• Reading passage:
»»

SQLState = S1000, NativeError = 0
Error = [Microsoft][SQL Server Native Client 11.0]Unexpected EOF encountered in
BCP data-file

0 rows copied.
Network packet size (bytes): 4096
Clock Time (ms.) Total     : 16
     

I found a blogpost on the Shades of orange  site and a suggestion was/is done, that the problem could be in the encoding of the file. I changed the coding from ANSI to UCS-2 Little Endian in Notepad++  and it worked just fine.


This seems to be the problem and now the file is properly imported into the SUPPLIER table.

>bcp TPCD.dbo.SUPPLIER in supplier.tbl -w -t"|"  -T

Starting copy...
1000 rows sent to SQL Server. Total sent: 1000
1000 rows sent to SQL Server. Total sent: 2000
1000 rows sent to SQL Server. Total sent: 3000
1000 rows sent to SQL Server. Total sent: 4000
1000 rows sent to SQL Server. Total sent: 5000
1000 rows sent to SQL Server. Total sent: 6000
1000 rows sent to SQL Server. Total sent: 7000
1000 rows sent to SQL Server. Total sent: 8000
1000 rows sent to SQL Server. Total sent: 9000
1000 rows sent to SQL Server. Total sent: 10000

10000 rows copied.
Network packet size (bytes): 4096
Clock Time (ms.) Total     : 531    Average : (18832.39 rows per sec.)
       

All files are imported into SQL Server, except one and that is the LineItem files. I've used the following command lines and I've converted all files to UCS-2, except the LineItem file. That file gave some troubles.

««

• Request 1:
Answer these questions about the bcp import text:
(a) To which encoding was the file changed, and in which program?
(b) How many rows were copied when the SUPPLIER import succeeded?
(c) Which file was left unconverted to UCS-2?
The bcp import text and the entries that follow it were taken from separate sources.

• Data provided:

»»

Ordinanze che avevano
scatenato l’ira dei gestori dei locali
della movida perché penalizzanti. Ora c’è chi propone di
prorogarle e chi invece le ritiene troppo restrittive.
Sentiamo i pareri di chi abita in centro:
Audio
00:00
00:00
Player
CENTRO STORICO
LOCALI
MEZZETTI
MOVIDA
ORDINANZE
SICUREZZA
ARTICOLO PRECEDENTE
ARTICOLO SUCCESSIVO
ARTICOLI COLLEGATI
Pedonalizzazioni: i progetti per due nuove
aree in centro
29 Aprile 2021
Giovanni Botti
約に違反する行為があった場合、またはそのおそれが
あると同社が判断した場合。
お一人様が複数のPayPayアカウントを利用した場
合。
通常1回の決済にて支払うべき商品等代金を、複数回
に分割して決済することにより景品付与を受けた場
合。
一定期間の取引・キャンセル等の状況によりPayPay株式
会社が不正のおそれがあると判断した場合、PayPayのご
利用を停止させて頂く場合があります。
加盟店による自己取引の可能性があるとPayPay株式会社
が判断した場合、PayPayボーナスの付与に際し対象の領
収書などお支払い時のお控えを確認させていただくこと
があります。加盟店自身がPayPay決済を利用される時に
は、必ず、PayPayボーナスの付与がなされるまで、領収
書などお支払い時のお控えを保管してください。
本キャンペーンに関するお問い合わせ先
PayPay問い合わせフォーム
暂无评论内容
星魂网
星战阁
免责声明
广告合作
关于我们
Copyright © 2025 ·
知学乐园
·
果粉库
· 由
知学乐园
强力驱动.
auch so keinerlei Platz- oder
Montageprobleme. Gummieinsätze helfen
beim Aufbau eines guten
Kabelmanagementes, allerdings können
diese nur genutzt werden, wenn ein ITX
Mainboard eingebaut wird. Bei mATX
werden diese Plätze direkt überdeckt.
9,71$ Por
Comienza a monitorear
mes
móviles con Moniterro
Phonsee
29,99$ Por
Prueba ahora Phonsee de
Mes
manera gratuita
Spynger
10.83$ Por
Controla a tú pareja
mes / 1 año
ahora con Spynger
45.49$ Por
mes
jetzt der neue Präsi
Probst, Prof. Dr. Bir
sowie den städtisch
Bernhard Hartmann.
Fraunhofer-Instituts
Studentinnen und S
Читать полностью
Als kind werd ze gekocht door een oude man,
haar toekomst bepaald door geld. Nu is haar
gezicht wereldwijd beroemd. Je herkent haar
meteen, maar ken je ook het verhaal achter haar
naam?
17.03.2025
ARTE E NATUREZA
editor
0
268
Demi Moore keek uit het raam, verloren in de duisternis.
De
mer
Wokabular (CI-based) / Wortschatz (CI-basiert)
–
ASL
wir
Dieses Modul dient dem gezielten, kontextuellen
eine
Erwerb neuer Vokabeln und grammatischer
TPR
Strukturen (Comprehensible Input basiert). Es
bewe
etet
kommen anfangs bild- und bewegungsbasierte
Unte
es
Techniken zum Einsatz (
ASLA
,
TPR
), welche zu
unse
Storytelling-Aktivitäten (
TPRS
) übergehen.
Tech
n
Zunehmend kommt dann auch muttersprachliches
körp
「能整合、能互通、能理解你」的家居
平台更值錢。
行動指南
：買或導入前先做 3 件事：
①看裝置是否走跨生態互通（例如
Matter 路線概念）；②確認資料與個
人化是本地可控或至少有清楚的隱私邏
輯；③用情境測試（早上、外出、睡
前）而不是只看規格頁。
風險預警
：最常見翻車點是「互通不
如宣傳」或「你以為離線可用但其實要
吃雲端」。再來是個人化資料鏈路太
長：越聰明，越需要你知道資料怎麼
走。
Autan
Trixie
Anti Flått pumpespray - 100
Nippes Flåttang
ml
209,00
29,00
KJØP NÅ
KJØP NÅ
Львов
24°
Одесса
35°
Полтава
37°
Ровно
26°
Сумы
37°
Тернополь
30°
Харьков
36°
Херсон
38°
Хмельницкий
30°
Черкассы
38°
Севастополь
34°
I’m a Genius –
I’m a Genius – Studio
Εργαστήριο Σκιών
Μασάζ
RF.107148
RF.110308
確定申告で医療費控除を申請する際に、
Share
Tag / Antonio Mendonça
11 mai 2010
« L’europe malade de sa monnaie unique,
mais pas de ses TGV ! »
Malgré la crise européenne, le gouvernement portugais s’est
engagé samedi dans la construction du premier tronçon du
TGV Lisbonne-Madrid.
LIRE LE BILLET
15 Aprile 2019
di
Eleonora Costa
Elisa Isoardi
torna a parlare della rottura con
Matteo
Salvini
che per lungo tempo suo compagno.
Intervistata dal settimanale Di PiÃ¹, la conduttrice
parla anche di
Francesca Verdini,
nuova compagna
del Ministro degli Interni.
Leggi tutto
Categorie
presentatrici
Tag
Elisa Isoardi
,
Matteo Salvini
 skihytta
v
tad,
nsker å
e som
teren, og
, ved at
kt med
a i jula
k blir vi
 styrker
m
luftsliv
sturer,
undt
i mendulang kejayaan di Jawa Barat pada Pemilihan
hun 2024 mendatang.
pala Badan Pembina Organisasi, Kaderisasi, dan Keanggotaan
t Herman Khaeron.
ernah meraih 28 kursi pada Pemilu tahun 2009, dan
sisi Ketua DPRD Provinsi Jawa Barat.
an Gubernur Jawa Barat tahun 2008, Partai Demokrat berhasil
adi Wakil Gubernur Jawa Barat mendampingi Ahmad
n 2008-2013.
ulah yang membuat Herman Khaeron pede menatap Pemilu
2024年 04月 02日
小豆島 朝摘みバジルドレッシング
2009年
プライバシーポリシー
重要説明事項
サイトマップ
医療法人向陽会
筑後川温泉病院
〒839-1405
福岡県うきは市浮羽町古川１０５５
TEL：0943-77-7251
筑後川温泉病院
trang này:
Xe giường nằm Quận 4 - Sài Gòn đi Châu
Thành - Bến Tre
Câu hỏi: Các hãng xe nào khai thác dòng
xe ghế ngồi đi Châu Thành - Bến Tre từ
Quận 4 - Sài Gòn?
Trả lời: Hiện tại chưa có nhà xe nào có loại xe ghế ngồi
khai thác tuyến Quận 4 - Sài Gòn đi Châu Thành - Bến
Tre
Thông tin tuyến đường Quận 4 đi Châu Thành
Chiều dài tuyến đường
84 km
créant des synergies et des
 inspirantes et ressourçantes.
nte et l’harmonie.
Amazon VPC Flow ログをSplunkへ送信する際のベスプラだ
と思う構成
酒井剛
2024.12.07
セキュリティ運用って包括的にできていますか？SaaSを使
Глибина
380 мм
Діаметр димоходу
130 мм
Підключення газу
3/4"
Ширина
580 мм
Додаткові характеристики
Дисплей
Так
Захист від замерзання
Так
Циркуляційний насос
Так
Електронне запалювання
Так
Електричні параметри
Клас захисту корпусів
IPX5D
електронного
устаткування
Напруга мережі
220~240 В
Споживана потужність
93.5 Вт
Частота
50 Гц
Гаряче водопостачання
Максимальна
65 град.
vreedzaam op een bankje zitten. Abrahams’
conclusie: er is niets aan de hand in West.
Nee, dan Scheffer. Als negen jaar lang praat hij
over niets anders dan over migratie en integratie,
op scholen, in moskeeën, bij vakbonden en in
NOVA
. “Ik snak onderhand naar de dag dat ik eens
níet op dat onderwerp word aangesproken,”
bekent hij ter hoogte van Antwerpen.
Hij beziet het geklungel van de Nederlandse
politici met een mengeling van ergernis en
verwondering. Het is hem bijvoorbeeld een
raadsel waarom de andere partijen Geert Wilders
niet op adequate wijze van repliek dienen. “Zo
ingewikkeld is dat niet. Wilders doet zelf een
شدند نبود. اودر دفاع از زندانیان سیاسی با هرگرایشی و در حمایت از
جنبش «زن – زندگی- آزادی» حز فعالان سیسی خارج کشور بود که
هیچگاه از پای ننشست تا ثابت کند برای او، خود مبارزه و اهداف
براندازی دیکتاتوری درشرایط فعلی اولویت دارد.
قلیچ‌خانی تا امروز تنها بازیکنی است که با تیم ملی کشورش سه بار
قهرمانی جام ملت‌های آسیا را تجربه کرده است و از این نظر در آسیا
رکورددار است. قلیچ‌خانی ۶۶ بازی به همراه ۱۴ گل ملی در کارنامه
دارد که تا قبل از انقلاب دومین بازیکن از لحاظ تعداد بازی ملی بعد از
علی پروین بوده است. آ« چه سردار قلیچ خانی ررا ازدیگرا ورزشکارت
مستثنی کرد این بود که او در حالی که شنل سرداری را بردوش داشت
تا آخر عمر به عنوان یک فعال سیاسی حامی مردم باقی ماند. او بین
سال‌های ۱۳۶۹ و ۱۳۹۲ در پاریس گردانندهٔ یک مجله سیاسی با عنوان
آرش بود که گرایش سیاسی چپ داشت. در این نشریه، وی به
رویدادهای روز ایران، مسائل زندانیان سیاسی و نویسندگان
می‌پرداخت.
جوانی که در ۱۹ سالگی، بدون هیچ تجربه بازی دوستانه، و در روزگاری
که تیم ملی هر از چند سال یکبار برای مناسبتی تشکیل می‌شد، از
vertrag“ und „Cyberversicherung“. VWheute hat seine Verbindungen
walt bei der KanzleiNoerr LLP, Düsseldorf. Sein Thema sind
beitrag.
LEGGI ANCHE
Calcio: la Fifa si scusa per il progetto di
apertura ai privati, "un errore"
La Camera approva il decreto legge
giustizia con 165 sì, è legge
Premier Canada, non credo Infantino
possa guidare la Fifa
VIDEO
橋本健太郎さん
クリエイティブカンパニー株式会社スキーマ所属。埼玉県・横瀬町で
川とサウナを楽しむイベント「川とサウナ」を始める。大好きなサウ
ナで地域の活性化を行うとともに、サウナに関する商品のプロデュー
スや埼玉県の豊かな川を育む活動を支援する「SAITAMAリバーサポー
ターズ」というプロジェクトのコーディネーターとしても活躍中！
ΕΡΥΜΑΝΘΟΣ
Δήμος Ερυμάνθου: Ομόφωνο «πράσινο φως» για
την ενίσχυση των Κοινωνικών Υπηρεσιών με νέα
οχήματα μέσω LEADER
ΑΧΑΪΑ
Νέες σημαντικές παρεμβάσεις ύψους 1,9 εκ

««

• Request 2:
Please copy the entries word for word, starting at their first line and stopping after the line that contains "aree in centro".

• Answer 1:
(a) UCS-2 Little Endian, in Notepad++.
(b) 10000 rows.
(c) The LineItem file.

• Answer 2:
Ordinanze che avevano
scatenato l’ira dei gestori dei locali
della movida perché penalizzanti. Ora c’è chi propone di
prorogarle e chi invece le ritiene troppo restrittive.
Sentiamo i pareri di chi abita in centro:
Audio
00:00
00:00
Player
CENTRO STORICO
LOCALI
MEZZETTI
MOVIDA
ORDINANZE
SICUREZZA
ARTICOLO PRECEDENTE
ARTICOLO SUCCESSIVO
ARTICOLI COLLEGATI
Pedonalizzazioni: i progetti per due nuove
aree in centro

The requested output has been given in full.